Jawabannya sederhana, CSIS dan Populi dikabarkan memiliki keterkaitan dengan orang terdekat Ahok yaitu Sunny Tanuwidjaja. Cyrus Network terkait Teman Ahok. Charta Politika dikenal dekat dengan Metro TV. Hasil survei CSIS terbukti ngaco. Ini terbaca dari tingkat kesukaan lebih tinggi dari tingkat popularitas. Sementara Kedai Kopi sudah terbukti sebagai lembaga survei abal-abal yang datanya tidak dapat dipercaya sama sekali. (Kengacoan CSIS dan Kedai Kopi pernah saya tulis di Kompasiana). Artinya, tingkat elektabilitas Ahok yang dirilis oleh lembaga-lembaga survei tersebut tidak lebih dari sekedar propaganda.

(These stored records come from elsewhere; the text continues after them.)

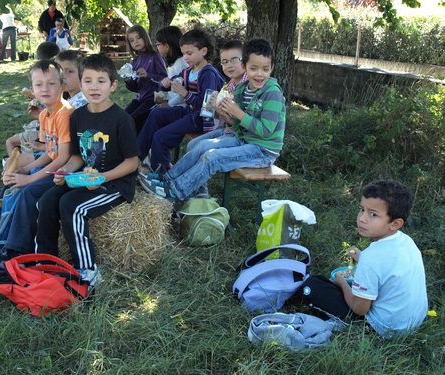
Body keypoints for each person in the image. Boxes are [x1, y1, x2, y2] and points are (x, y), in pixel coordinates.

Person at [35, 53, 140, 285]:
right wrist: (64, 171)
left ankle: (88, 270)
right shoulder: (78, 116)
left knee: (71, 206)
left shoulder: (121, 119)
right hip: (85, 177)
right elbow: (75, 157)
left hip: (115, 183)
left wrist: (103, 177)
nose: (94, 87)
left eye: (101, 81)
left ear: (113, 85)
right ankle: (46, 260)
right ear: (80, 84)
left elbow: (133, 163)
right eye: (88, 81)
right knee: (47, 200)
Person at [138, 39, 285, 200]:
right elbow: (238, 127)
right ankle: (167, 179)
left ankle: (176, 191)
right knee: (202, 146)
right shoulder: (242, 89)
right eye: (254, 68)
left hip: (262, 151)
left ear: (272, 68)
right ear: (245, 68)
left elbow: (265, 131)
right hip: (244, 140)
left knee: (212, 157)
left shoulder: (272, 93)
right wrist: (225, 114)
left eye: (265, 69)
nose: (259, 74)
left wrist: (238, 113)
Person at [302, 180, 428, 338]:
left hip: (385, 329)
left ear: (395, 223)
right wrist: (362, 258)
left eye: (373, 214)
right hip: (412, 323)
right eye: (362, 210)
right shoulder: (406, 241)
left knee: (313, 284)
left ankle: (359, 328)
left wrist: (341, 282)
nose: (362, 218)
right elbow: (388, 267)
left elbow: (360, 308)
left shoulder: (372, 257)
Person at [3, 60, 73, 256]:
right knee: (13, 181)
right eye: (39, 84)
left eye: (51, 83)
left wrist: (31, 178)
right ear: (32, 90)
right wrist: (24, 170)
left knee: (30, 192)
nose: (45, 89)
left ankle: (17, 251)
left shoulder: (64, 114)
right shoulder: (44, 115)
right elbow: (50, 152)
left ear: (62, 87)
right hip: (55, 167)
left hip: (68, 172)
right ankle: (1, 231)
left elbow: (64, 157)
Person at [136, 28, 225, 175]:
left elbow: (208, 109)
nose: (185, 57)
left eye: (189, 53)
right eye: (183, 53)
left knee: (160, 136)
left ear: (203, 51)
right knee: (156, 113)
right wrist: (164, 83)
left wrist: (185, 94)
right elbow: (170, 82)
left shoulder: (208, 74)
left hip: (202, 120)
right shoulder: (189, 70)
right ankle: (136, 158)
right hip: (189, 113)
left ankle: (161, 174)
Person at [5, 49, 88, 169]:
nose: (63, 75)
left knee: (12, 160)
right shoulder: (68, 97)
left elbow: (63, 149)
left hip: (66, 160)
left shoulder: (78, 103)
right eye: (60, 70)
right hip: (54, 151)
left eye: (69, 71)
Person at [186, 40, 248, 153]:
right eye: (224, 61)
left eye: (234, 60)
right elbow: (223, 118)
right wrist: (214, 108)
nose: (229, 65)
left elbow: (245, 120)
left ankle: (174, 171)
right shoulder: (230, 85)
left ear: (245, 61)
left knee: (201, 148)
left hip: (241, 137)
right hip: (227, 130)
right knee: (191, 145)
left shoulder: (250, 85)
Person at [122, 24, 168, 134]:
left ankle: (139, 147)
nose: (136, 42)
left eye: (138, 38)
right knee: (123, 118)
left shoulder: (155, 56)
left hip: (153, 99)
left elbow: (164, 79)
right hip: (139, 99)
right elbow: (136, 88)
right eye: (132, 40)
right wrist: (128, 81)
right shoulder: (134, 61)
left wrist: (148, 75)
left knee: (133, 120)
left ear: (145, 37)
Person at [153, 26, 189, 109]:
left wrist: (169, 104)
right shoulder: (176, 63)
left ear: (167, 46)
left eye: (158, 44)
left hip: (180, 108)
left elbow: (182, 93)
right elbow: (174, 92)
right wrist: (165, 99)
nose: (156, 46)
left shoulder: (181, 64)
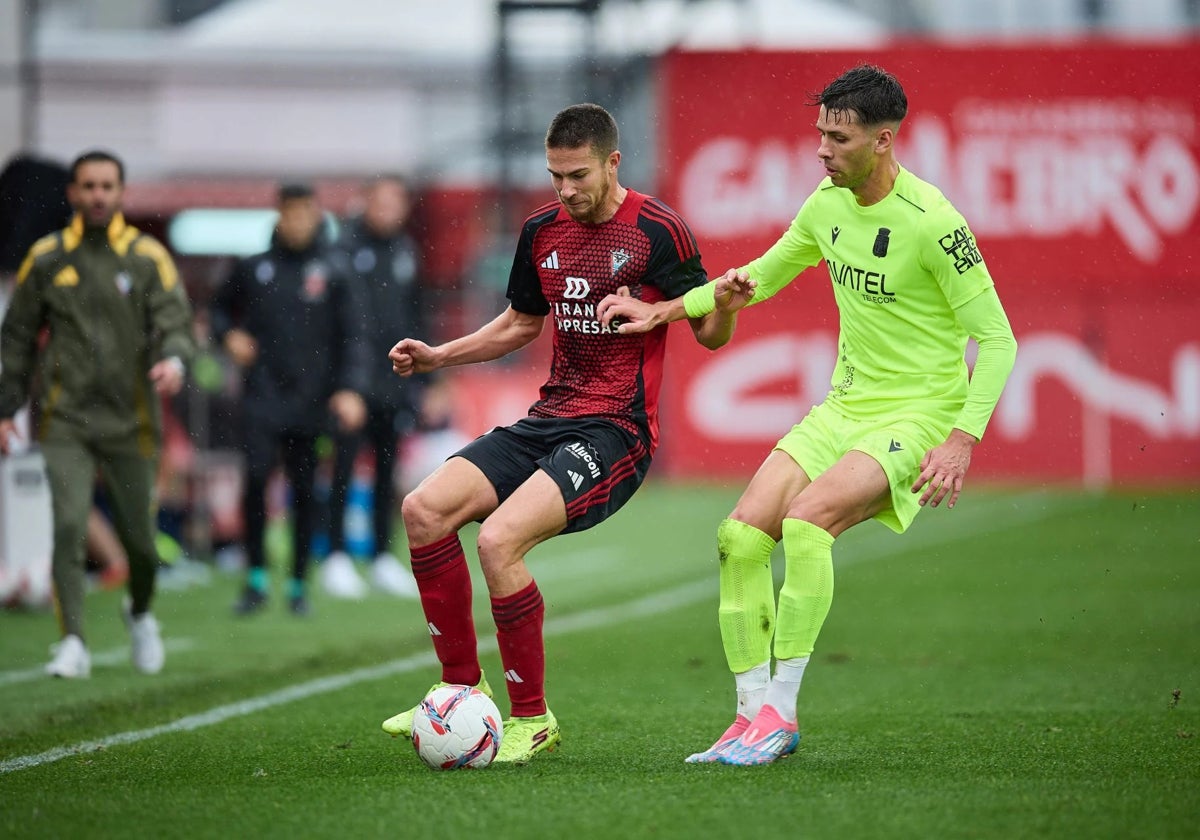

Karena rilis survei tersebut tidak lebih dari sekedar propaganda, maka tidak mengherankan kalau hasilnya sulit diterima akal sehat. Misalnya menyebut meskipun dihajar banyak kasus, tingkat elektabilitas Ahok justru semakin melambung. Atau ketika ada perseteruan antara Ahok dengan BPK. Populi menyebutkan kalau responden lebih mempercayai Ahok ketimbang BPK. Pertanyaannya kan sederhana, masa sih cagub yang sedang dililit banyak kasus korupis malah yang akan dipilh. Dan, apakah responden Populi tahu BPK itu apa.
Demikian juga dengan jumlah KTP yang terkumpul. Jumlah KTP ini pun bisa dimanfaatkan sebagai alat propaganda. Misalnya, Teman Ahok menggelembungkan jumlah KTP yang berhasil dikumpulkannya, misalnya 2 juta lembar. Tetapi, dengan dalih efisiensi atau lainnya, KTP yang diserahkan kepada KPU hanya 750 lembar.
Berapa tingkat elektabilitas Ahok sebenarnya? Ini yang masih misteri. Terlebih sejumlah lembaga survei yang terkenal dengan keakuratan datanya, seperti LSI, Litbang Kompas, dll belum merilis hasil survei terkait Pilgub DKI 2017. Demikian juga dengan Politicawave yang belum juga merilis hasil pantauannya. Karena tingkat elektabilitas Ahok masih misteri, maka tingginya tingkat elektabilitas Ahok bsa dianggap sebagai tahayul.
Pendukung Ahok saat ini sudah stagnan. Hal ini terbaca dari pola pengumpulan KTP. Para pengumpul KTP berasal dari satu pertemanan, satu keluarga, satu pekerjaan, satu komunitas, dan kesamaan-kesamaan lainnya. Dengan demikian jumlah pendukung Ahok relatif sulit bertambah. Kalau pun bertambah, jumlahnya tidak akan lebih dari 100 %. Katakanlah jumlah KTP yang terkumpul sebanyak 1 juta, 1 juta tersebut anggaplah benar-benar memilih Ahok. Dari angka 1 juta tersebut, paling banyak suara yang akan diraih Ahok tidak lebih dari 1.8 juta suara.
Kemudian, setalah Pilgub DKI 2012, terlebih setelah Pilpres 2014, pemilih sudah dalam posisi terkotak-kotak yang sulit move on. Pemilih Foke-Nara pada Pilgub DKI 2012 dipastikan tidak akan memilih Ahok. Sementara, tidak semua pendukung Jokowi-Ahok pada Pilgub DKI 2012 akan memilih Ahok. Dari pemetaan ini, disimpulkan kalau suara yang diraup Ahok tidak akan lebih dari 50 %.